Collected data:

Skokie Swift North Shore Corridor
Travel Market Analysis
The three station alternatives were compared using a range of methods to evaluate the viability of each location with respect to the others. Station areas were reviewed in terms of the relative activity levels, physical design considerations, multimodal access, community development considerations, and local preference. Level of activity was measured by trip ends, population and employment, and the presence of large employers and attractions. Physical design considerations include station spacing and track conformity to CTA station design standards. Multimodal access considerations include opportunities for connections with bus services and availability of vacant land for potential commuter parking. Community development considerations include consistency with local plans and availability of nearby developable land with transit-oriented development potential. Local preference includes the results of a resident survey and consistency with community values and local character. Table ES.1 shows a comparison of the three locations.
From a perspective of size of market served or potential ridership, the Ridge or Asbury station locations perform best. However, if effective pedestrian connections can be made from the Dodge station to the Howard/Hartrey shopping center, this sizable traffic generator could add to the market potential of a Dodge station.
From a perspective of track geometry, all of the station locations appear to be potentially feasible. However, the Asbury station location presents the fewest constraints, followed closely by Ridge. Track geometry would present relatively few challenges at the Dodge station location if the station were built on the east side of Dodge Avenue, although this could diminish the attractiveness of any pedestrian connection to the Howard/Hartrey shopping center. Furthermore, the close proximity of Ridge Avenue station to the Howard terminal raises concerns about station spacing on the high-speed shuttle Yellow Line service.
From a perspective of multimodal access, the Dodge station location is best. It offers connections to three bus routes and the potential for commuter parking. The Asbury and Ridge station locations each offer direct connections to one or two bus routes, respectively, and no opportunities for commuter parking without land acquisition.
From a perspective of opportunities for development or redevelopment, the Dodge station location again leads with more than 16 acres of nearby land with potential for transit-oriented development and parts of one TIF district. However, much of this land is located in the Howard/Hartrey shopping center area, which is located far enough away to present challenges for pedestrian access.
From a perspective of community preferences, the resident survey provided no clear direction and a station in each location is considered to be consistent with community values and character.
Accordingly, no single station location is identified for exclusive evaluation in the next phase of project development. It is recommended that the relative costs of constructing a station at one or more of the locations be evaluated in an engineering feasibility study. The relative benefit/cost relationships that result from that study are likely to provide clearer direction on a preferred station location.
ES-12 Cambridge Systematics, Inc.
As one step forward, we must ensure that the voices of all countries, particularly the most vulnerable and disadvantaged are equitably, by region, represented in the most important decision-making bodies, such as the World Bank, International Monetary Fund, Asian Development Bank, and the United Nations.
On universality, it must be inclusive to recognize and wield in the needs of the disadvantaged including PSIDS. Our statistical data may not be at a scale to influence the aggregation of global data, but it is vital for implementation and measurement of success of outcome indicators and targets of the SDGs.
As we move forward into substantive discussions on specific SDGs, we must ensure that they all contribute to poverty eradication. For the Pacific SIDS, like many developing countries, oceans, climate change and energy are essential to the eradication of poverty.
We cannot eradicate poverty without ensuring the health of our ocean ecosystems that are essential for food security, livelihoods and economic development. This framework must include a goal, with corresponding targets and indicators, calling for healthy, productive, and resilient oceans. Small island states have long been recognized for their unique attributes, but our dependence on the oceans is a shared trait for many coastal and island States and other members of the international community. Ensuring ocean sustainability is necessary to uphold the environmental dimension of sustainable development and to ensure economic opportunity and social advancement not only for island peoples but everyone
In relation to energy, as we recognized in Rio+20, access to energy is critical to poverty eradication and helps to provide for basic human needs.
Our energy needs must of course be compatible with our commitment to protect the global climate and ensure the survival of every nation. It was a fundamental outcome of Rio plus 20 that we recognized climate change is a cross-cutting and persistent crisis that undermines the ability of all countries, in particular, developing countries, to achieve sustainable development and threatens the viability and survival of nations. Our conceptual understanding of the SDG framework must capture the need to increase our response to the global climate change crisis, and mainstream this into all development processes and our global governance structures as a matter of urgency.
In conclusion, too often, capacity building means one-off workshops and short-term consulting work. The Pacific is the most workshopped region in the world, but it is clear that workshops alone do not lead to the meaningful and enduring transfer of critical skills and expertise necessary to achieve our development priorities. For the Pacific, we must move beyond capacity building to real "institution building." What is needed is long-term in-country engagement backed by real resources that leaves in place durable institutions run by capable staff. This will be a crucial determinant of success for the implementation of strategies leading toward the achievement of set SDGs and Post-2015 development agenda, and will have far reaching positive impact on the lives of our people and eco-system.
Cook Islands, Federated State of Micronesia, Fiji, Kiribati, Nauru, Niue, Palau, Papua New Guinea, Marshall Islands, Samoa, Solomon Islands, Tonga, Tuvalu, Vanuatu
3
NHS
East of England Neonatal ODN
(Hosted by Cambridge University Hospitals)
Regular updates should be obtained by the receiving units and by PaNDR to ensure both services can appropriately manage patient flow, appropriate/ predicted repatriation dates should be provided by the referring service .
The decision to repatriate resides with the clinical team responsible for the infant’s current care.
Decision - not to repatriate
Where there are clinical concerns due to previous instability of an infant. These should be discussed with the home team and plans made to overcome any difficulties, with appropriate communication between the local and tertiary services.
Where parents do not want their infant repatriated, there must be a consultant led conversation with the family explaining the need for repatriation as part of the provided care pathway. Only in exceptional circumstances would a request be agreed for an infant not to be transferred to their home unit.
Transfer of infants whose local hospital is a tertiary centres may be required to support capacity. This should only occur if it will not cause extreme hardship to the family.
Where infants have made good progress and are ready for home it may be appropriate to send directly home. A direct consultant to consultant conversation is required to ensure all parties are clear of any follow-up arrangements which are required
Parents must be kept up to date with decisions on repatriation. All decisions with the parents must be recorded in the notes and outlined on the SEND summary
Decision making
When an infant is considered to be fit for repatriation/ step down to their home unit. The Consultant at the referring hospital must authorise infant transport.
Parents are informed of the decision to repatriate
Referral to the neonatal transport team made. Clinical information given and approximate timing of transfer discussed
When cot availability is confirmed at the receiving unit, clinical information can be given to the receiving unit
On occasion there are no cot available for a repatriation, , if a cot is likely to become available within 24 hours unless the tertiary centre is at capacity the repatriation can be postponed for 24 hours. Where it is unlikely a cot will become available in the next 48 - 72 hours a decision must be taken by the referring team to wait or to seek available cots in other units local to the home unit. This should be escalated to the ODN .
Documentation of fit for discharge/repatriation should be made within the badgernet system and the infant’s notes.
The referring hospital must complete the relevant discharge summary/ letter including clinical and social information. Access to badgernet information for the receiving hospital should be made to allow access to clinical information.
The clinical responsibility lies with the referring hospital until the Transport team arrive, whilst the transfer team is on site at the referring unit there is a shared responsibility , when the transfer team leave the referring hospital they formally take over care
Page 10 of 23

» TASK PROMPT:
Only certain lines are wanted. Please return exactly those from the top of the data through the line with "Travel Market Analysis".

» TASK RESPONSE:
Skokie Swift North Shore Corridor
Travel Market Analysis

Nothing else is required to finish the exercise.